In this age of media hype, the term "world's best" is often overused. But Katie Brown is an obvious contender for the title of "world's best female sport climber." After only a few years in the sport, she has reset the standards and set a new benchmark for her peers. This diminutive 18-year-old climber has sealed her place among the elite, a group which includes the world renowned Lynn Hill and Robyn Erbesfield.
Brown started climbing at age 12, when her family moved from Denver, Colorado to Lexington, Kentucky. Instructors at Climb Time, a climbing gym in Lexington, quickly realized her talent and encouraged her to compete. In August of 1995, after several small junior competitions, she won the Junior Nationals for her age group. The following October, Brown took another age group title at the World Junior Championships in Laval, France, and since then, has won several top-level competitions, both World Cup and the famous Arco Invitational.

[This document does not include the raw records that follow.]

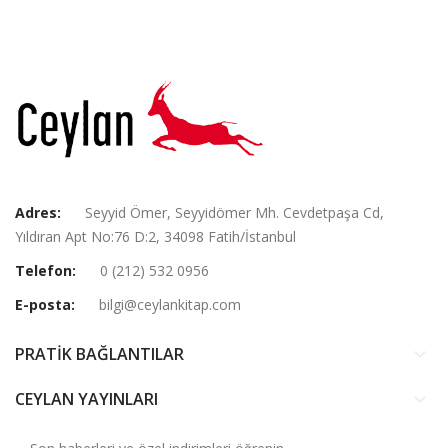
Adres:
Seyyid Ömer, Seyyidömer Mh. Cevdetpaşa Cd,
Yıldıran Apt No:76 D:2, 34098 Fatih/İstanbul
Telefon:
0 (212) 532 0956
E-posta:
bilgi@ceylankitap.com
PRATİK BAĞLANTILAR
keyboard_arrow_down
CEYLAN YAYINLARI
keyboard_arrow_down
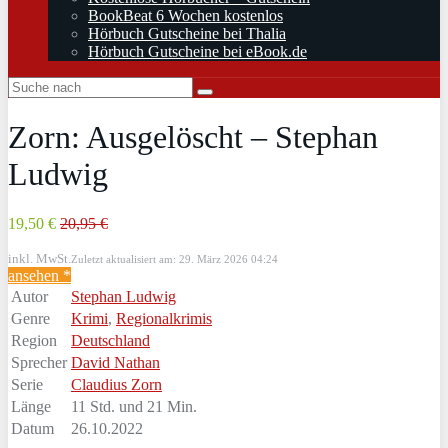
BookBeat 6 Wochen kostenlos
Hörbuch Gutscheine bei Thalia
Hörbuch Gutscheine bei eBook.de
Zorn: Ausgelöscht – Stephan
Ludwig
19,50 €
20,95 €
inkl. MwSt.
Zuletzt aktualisiert am: 29. März 2026 04:24
ansehen *
Autor
Stephan Ludwig
Genre
Krimi
,
Regionalkrimis
Region
Deutschland
Sprecher
David Nathan
Serie
Claudius Zorn
Länge
11 Std. und 21 Min.
Datum
26.10.2022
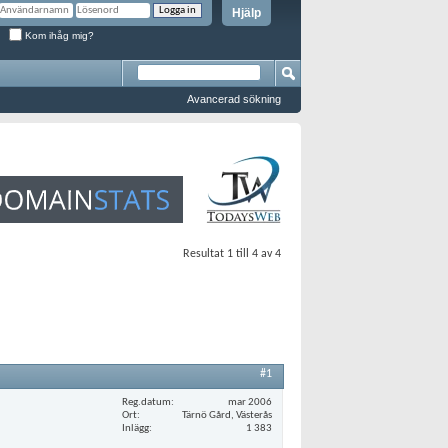
Hjälp
Kom ihåg mig?
Avancerad sökning
Resultat 1 till 4 av 4
#1
Reg.datum
mar 2006
Ort
Tärnö Gård, Västerås
Inlägg
1 383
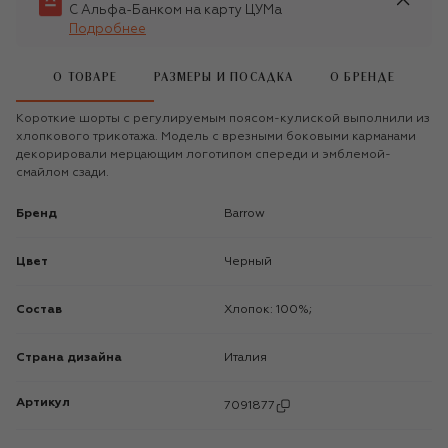
С Альфа-Банком на карту ЦУМа
Подробнее
О ТОВАРЕ
РАЗМЕРЫ И ПОСАДКА
О БРЕНДЕ
Короткие шорты с регулируемым поясом-кулиской выполнили из
хлопкового трикотажа. Модель с врезными боковыми карманами
декорировали мерцающим логотипом спереди и эмблемой-
смайлом сзади.
Бренд
Barrow
Цвет
Черный
Состав
Хлопок: 100%;
Страна дизайна
Италия
Артикул
7091877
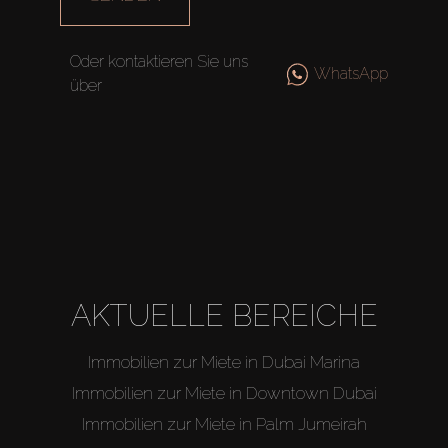
Agenten
Oder kontaktieren Sie uns
WhatsApp
über
About Us
AKTUELLE BEREICHE
Immobilien zur Miete in Dubai Marina
Immobilien zur Miete in Downtown Dubai
Immobilien zur Miete in Palm Jumeirah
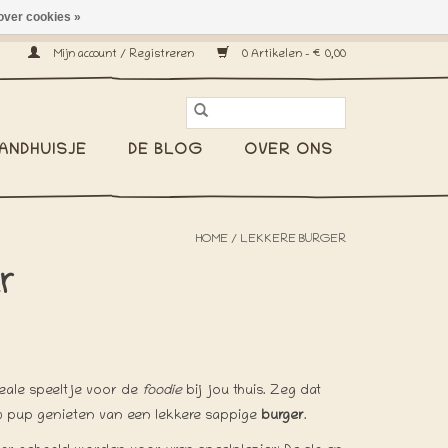
over cookies »
erzenden wereldwijd! -
Mijn account / Registreren
0 Artikelen - €0,00
ANDHUISJE
DE BLOG
OVER ONS
HOME
/
LEKKERE BURGER
r
deale speeltje voor de
foodie
bij jou thuis. Zeg dat
uw pup genieten van een lekkere sappige
burger
.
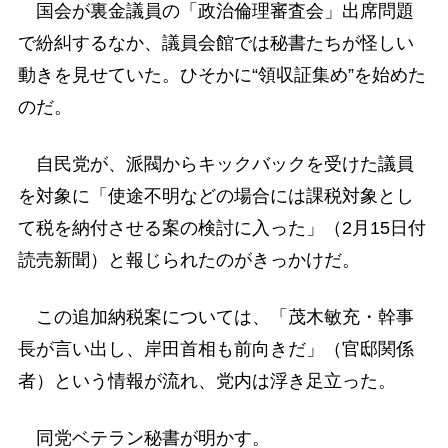
国会が裏金議員の「政治倫理審査会」出席問題
で紛糾するなか、議員会館では秘書たちが怪しい
動きを見せていた。ひそかに“領収証集め”を始めた
のだ。
自民党が、派閥からキックバックを受けた議員
を対象に「使途不明などの場合には課税対象とし
て税を納付させる案の検討に入った」（2月15日付
読売新聞）と報じられたのがきっかけだ。
この追加納税案については、「茂木敏充・幹事
長が言い出し、岸田首相も前向きだ」（官邸関係
者）という情報が流れ、党内は浮き足立った。
同党ベテラン秘書が明かす。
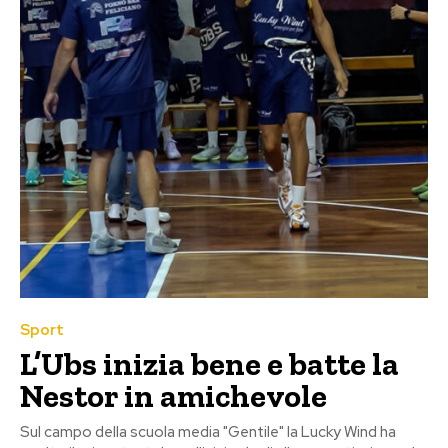
Sport
L’Ubs inizia bene e batte la
Nestor in amichevole
Sul campo della scuola media "Gentile" la Lucky Wind ha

But she didn't leave the Southeast without a parting gift.
On April 11, Brown made her best ascent to date, on-sighting Omaha Beach, a route in the Red River Gorge of Kentucky. It was on her third consecutive day of climbing after having already done a couple of 5.13 routes when Bill Ramsey, who did the first ascent of the route, suggested she try it without cluing her into its difficulty. With little hesitation, Brown hopped on to give it a go.
"I just thought, well, since I'm tired, I might as well just try it and see how I go," she said. "And so I just started climbing it and the higher I got, the less I wanted to fall, like the more I wanted to do it. So I just got more and more determination as I went."
When she reached the signature move of the route, she found out why it's called Omaha Beach, "because it's such a struggle to get off it. It's like a big shelf that you kind of have to climb over." After puzzling out the moves, she did a dyno to overcome the gap a divergence from her characteristic smooth, static style. When she reached the top, she achieved something that no other woman has done, an on-sight ascent of a 5.13d. The rating of the route has since been confirmed by fellow Red River Gorge wunderkind David Hume, who recently did a very quick redpoint of Just Do It, 5.14c, in Oregon. Only two men, Swiss Elie Chevieux and Australian Garth Miller have on-sighted harder, both having sent 14a routes.
This year has been one of competitive ups and downs for Brown. At the Leipzig World Cup, she climbed off route and finished a disappointing seventh. She rebounded at the next World Cup in Besancon, where she topped an all-star field that included Muriel Sarkany and Elena Choumilova. At the X Games in July, her three-year winning streak was snapped by a switch in format from lead-route difficulty to bouldering. She was foiled by the long reaches and lack of intermediate features that are usually available on natural rock; she is not enthused about trying any more indoor bouldering comps.
Brown plans to take fall quarter off from school in order to return to Europe and spend as much time there as possible. Aside from competing in the World Cups in Italy, Slovenia, and England, she hoped to climb at Ceuse in France and several limestone crags in Spain. She and 19-year-old Beth Rodden, another up-and-coming US climber, will also compete in a unique team competition in Italy, where the duo will attempt to climb as many difficult routes as possible within a set time.
While she is currently focused on sport climbing and indoor competitions, Brown plans to try more crack climbing and long free routes and has already spent some time working on placing natural protection. "Right now I'm really focused on sport climbing, I think, and I'd like to get into trad climbing and doing multi-pitch free routes and stuff. I don't have any desire to aid-climb. But I see that being quite a ways down the road right now."
Whatever she decides to focus on in rock climbing, one thing is certain about how Katie Brown will do. With her focus and natural talent, she will continue to push the limits of the sport, and not just in comparison to other women, but in the sport as a whole.